Tuesday, 15 December 2015
Poster Hall (Moscone South)
Ivonne Montes1, Boris Dewitte2, Elodie Gutknecht2, Aurélien Paulmier2, Isabelle Dadou3, Andreas Oschlies4 and Véronique Camille Garçon5, (1)Instituto Geofísico del Perú, Lima, Peru, (2)LEGOS/IRD, SYSCO2, TOULOUSE, France, (3)LEGOS, Toulouse Cedex 9, France, (4)GEOMAR Helmholtz Centre for Ocean Research Kiel, Kiel, Germany, (5)CNRS-LEGOS, Toulouse, France
Abstract:
The Eastern Tropical South Pacific encompasses one of the most extended Oxygen Minimum zones, which is mainly maintained by a combination of sluggish circulation and high biological productivity in the surface layer leading to elevate organic matter decomposition consuming dissolved oxygen. Low-oxygen areas are important not only for macroorganisms that cannot survive in oxygen-poor conditions, but also because of special biogeochemical processes occurring at low oxygen concentrations. In particular, a large fraction of oceanic nitrogen-loss occurs in these areas via anaerobic microbial processes. These include denitrification and axammox that both lead to a net loss of fixed nitrogen once oxygen concentrations have fallen below some threshold of a few umol/l.
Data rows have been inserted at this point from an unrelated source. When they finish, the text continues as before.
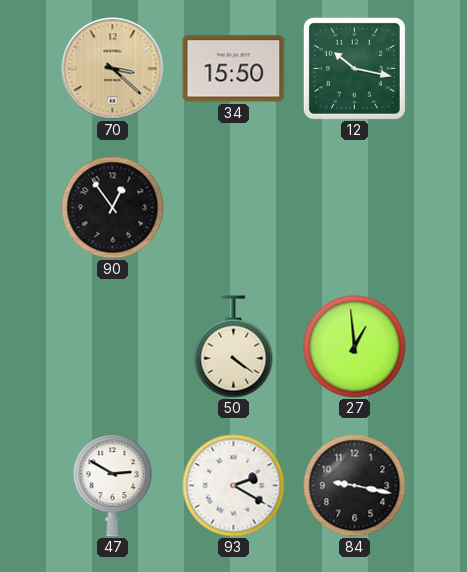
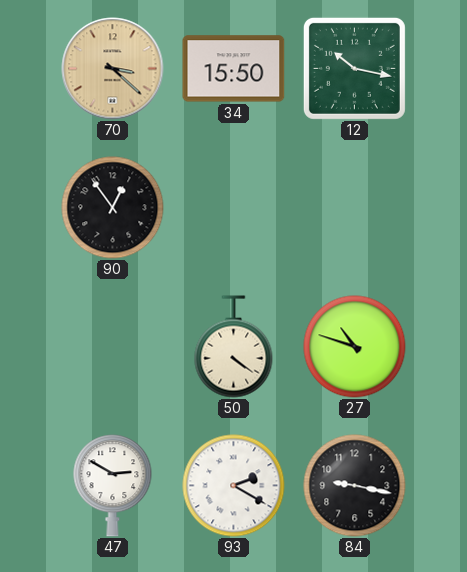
27: 12:59 -> 10:48
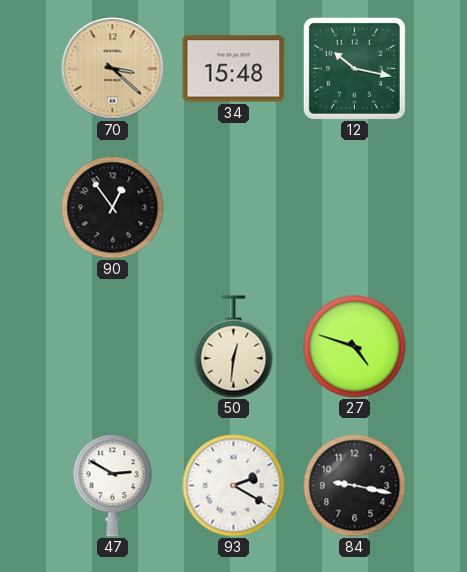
34: 15:50 -> 15:48
50: 4:21 -> 12:31
27: 10:48 -> 4:48
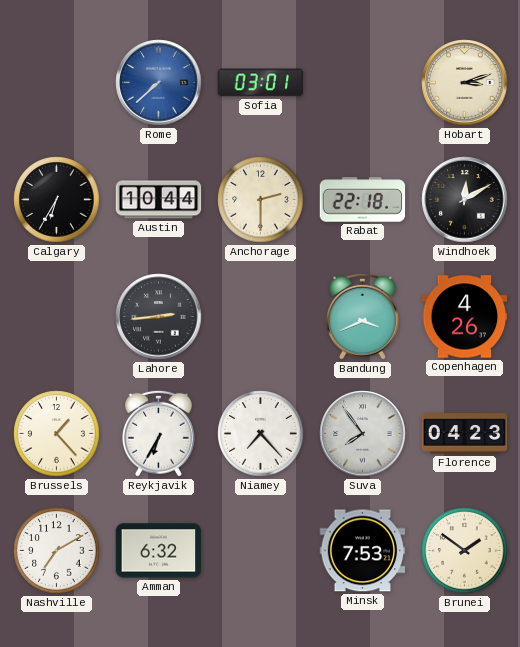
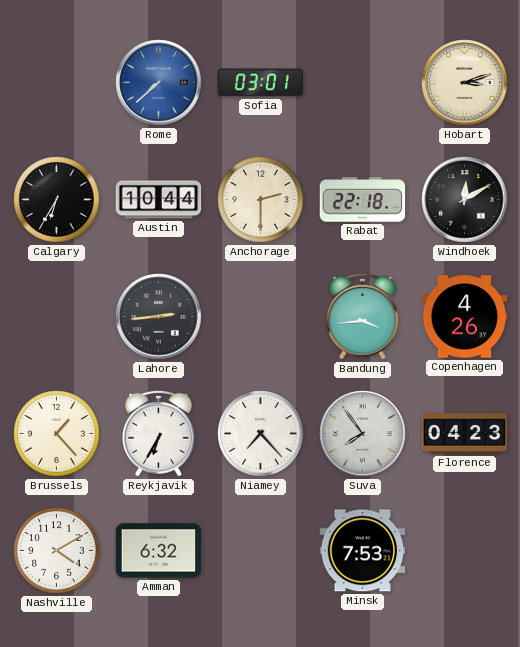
Bandung: 3:41 -> 3:44
Nashville: 7:10 -> 4:10
Brunei: 1:51 -> none
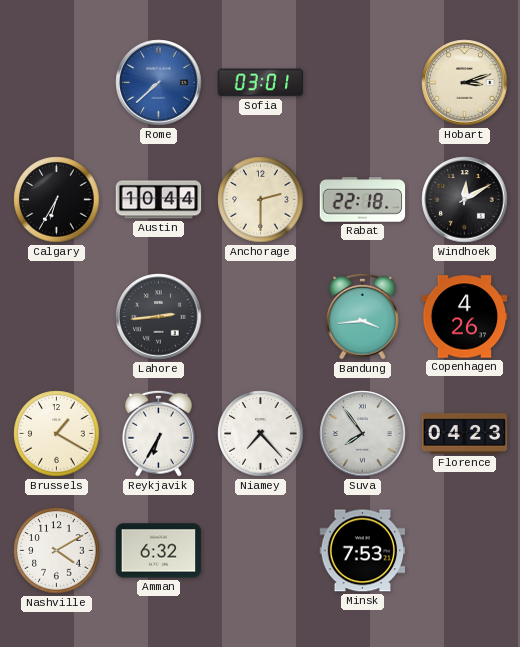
Brussels: 1:23 -> 1:20
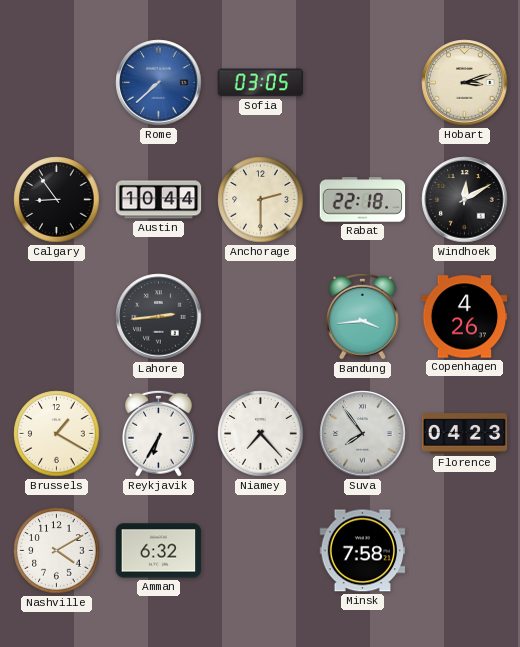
Sofia: 03:01 -> 03:05
Calgary: 6:35 -> 8:54
Minsk: 7:53 -> 7:58
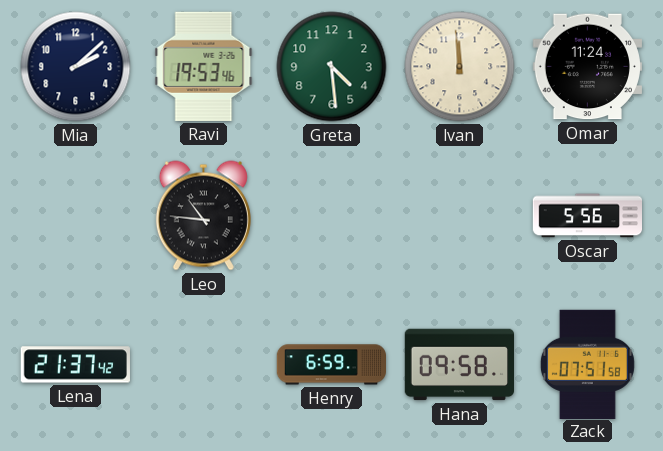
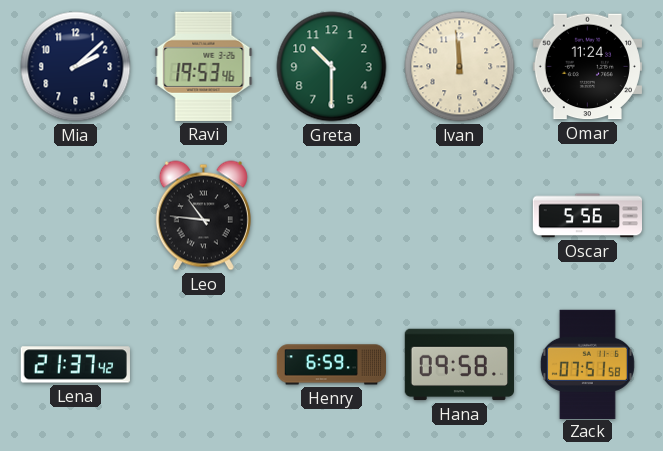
Greta: 4:29 -> 10:30
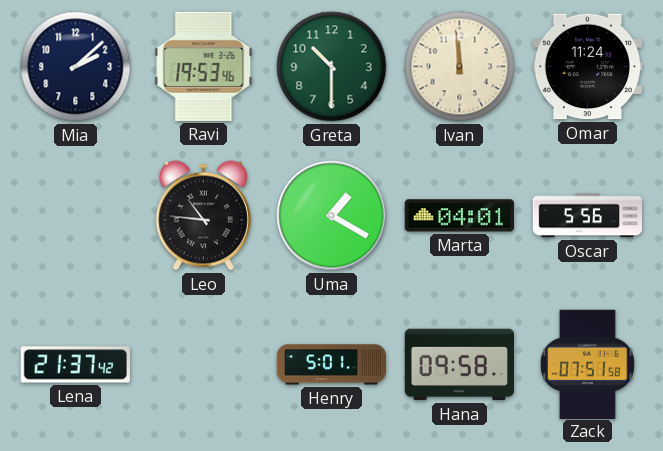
Uma: none -> 1:20
Marta: none -> 04:01
Henry: 6:59 -> 5:01
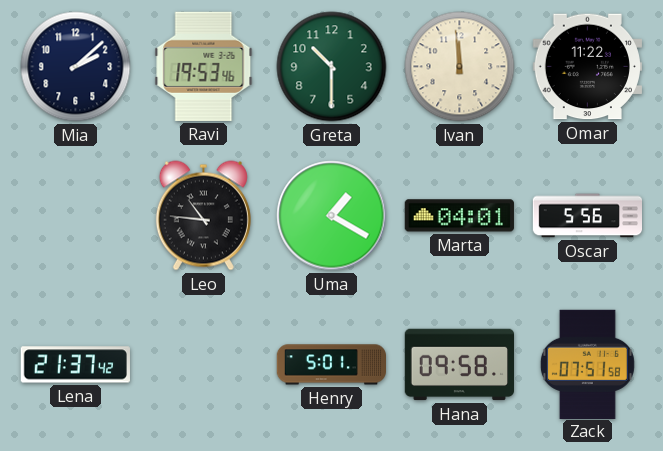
Omar: 11:24 -> 11:22
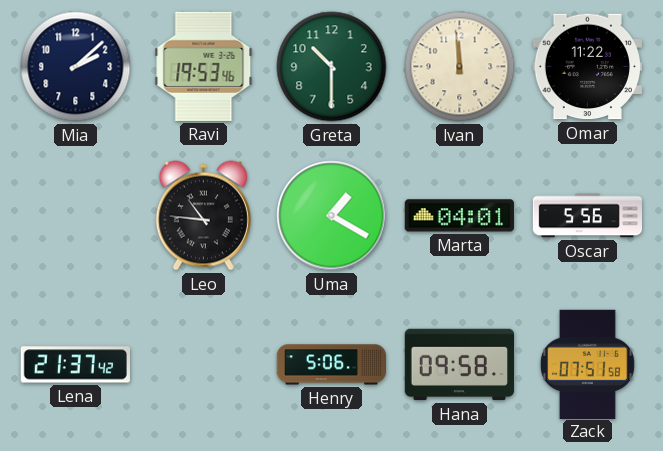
Henry: 5:01 -> 5:06
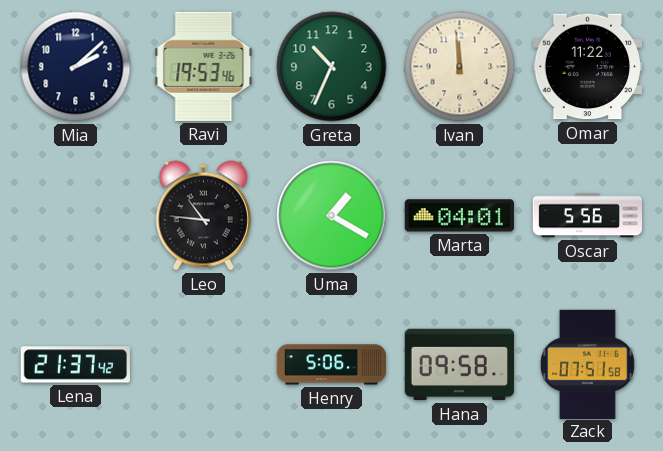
Greta: 10:30 -> 10:34
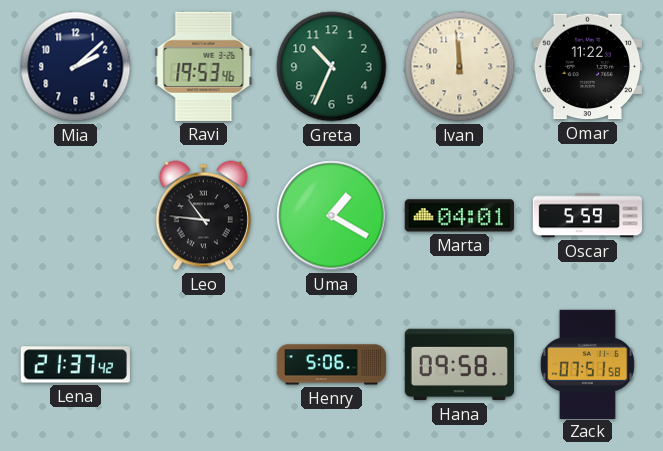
Oscar: 5:56 -> 5:59
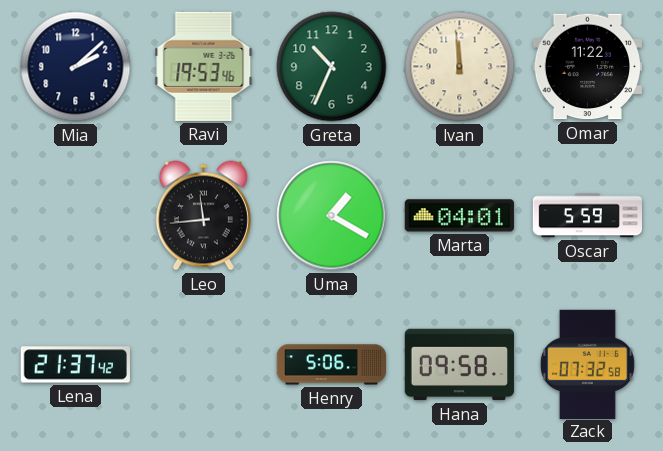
Leo: 10:46 -> 11:44
Zack: 07:51 -> 07:32
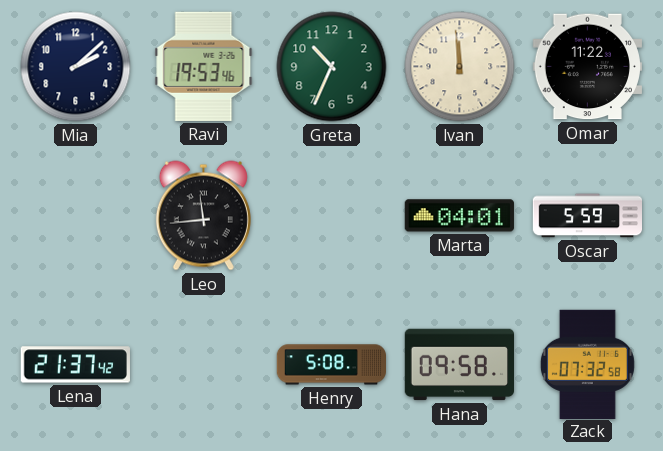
Uma: 1:20 -> none
Henry: 5:06 -> 5:08
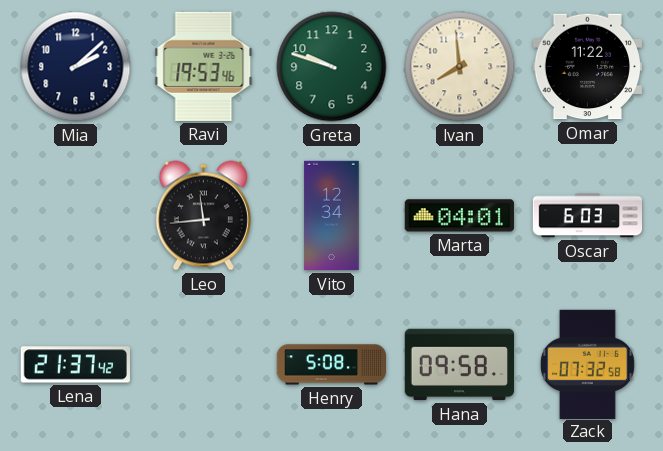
Greta: 10:34 -> 9:48
Ivan: 11:59 -> 7:59
Vito: none -> 12:34
Oscar: 5:59 -> 6:03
Recently it has been found that eddies may act as nitrogen-loss hotspots, possibly by shielding enclosed water parcels from lateral mixing with better ventilated oxygen-richer waters outside the eddies. Here we used a regional coupled biogeochemical model to investigate the relationship between eddies and the nitrogen-loss. We also investigate the mechanisms responsible for the generation of eddies and for possible modulations of eddy activity on interannual timescales, in particular during cold and warm phases of the El Nino Southern Oscillation.